Damselfly

for C. K. Williams

Dragonfly Damselfly

Because of her girlish face?

Her eyes stare at nothing

Perhaps the real ones are behind her head

Turned toward the stream the ruined village

While the subway makes its

Mechanical torrent’s noise

Two long slender rods

Like rifle barrels

(No question, any longer, of cudgels)

Jut out from the seat

Where she sits, motionless

Pinned in place for the journey

In no pain, despite the jolting

Patient as she awaits

Metamorphosis

For the moment brusquely assembled

By an apprentice demiurge

Out of matches

Stolen from the tinderbox

And war cries of paradise

Long arms rest on her long thighs

Within which she will clasp nothing and no one

Her brain a hangar buzzing

With grenades, stocks of long-range rifles

And shards of mirror on rutted floors

Paraphernalia of a newly hatched Fate

Far so far away between her clenched lips a drop of milk

And this morning inside a theater (if that is what it was)

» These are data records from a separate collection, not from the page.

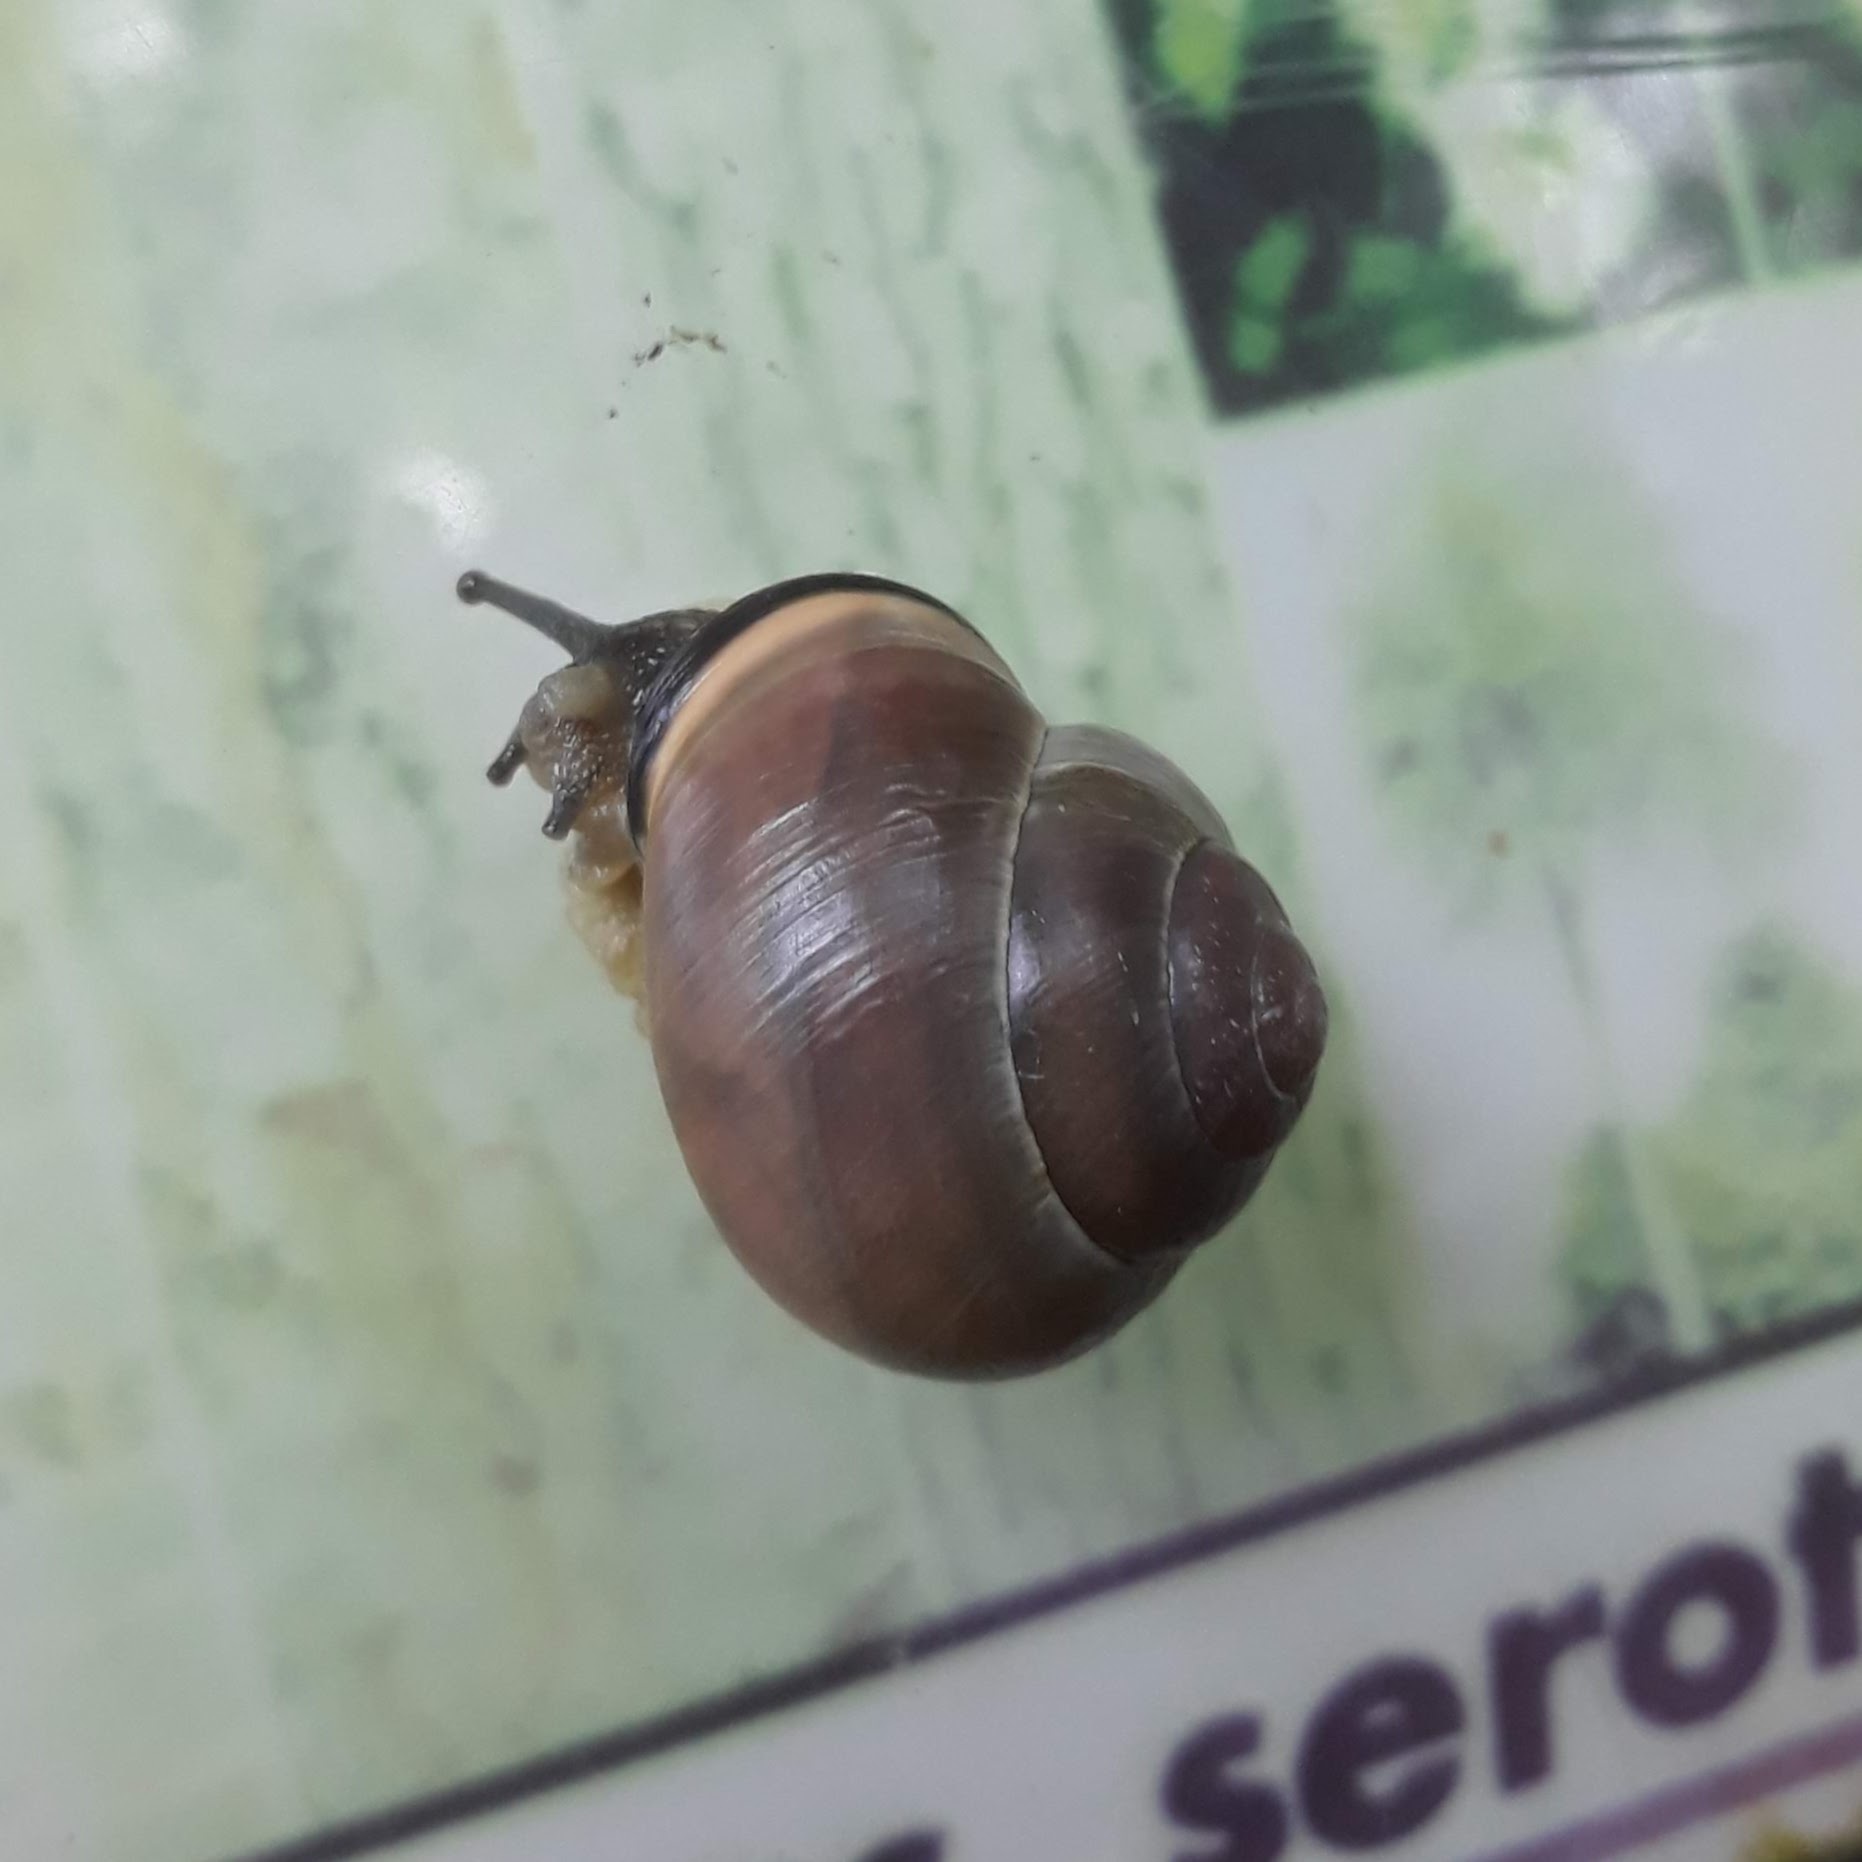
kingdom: Animalia
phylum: Mollusca
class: Gastropoda
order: Stylommatophora
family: Helicidae
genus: Cepaea
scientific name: Cepaea nemoralis
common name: Grovesnail
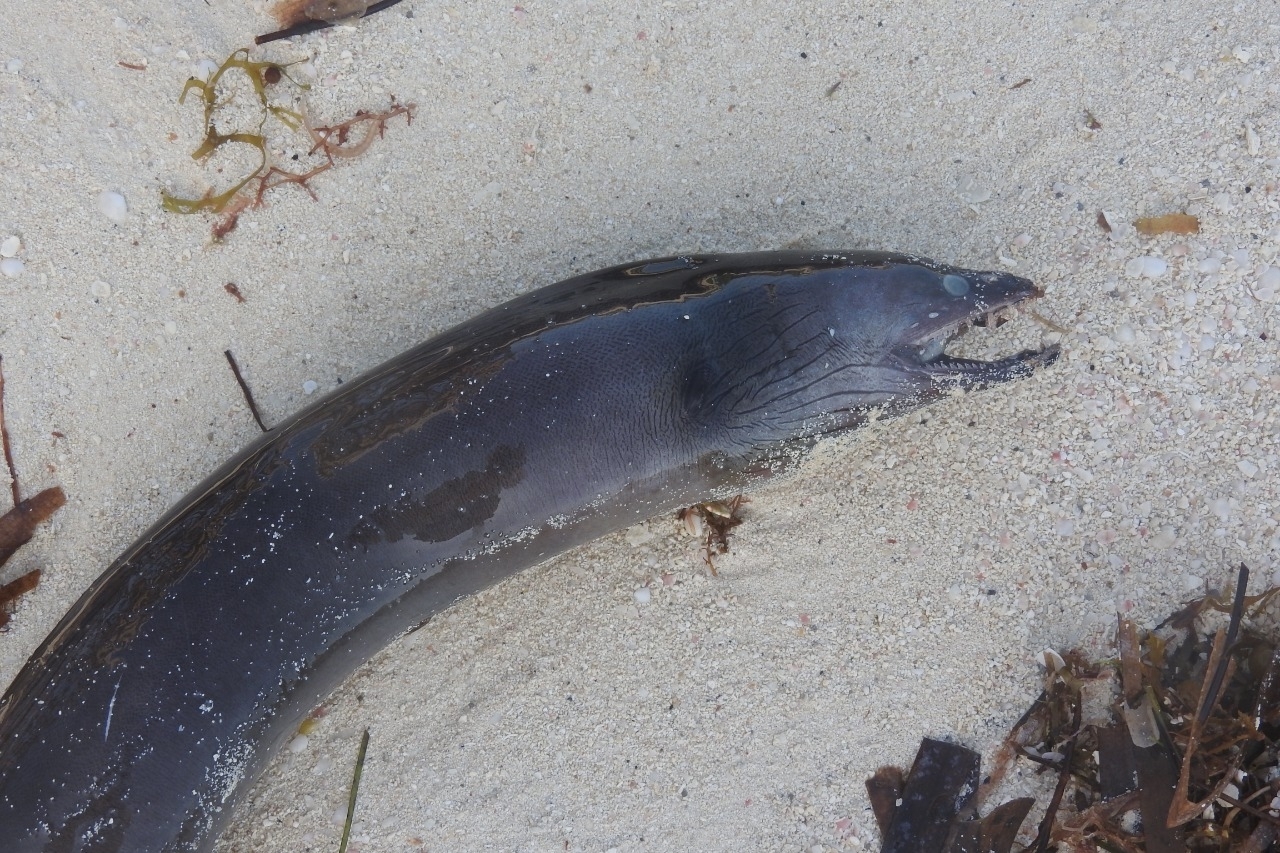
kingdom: Animalia
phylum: Chordata
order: Anguilliformes
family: Muraenidae
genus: Enchelycore
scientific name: Enchelycore nigricans
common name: Viper moray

While sullen young soldiers stamp around it beneath cold rain

Missing their beds, the weekend’s shot glass of vodka

But in the open air, never so open as today

There are those women’s corpses

Sewed up in advance in black shrouds

Slumped against the backs of plush seats

Or hanging over them like rags

Beetles cockroaches

Their breath extracted in a moment

By the gas of the Exterminator

The French language recoils before that term

Instead cites “disinfecting agents”

As if it knew only the Angel

May claim the right to mete out death

And I, language’s disciple, wish that in none of them

Could that substantive have a feminine.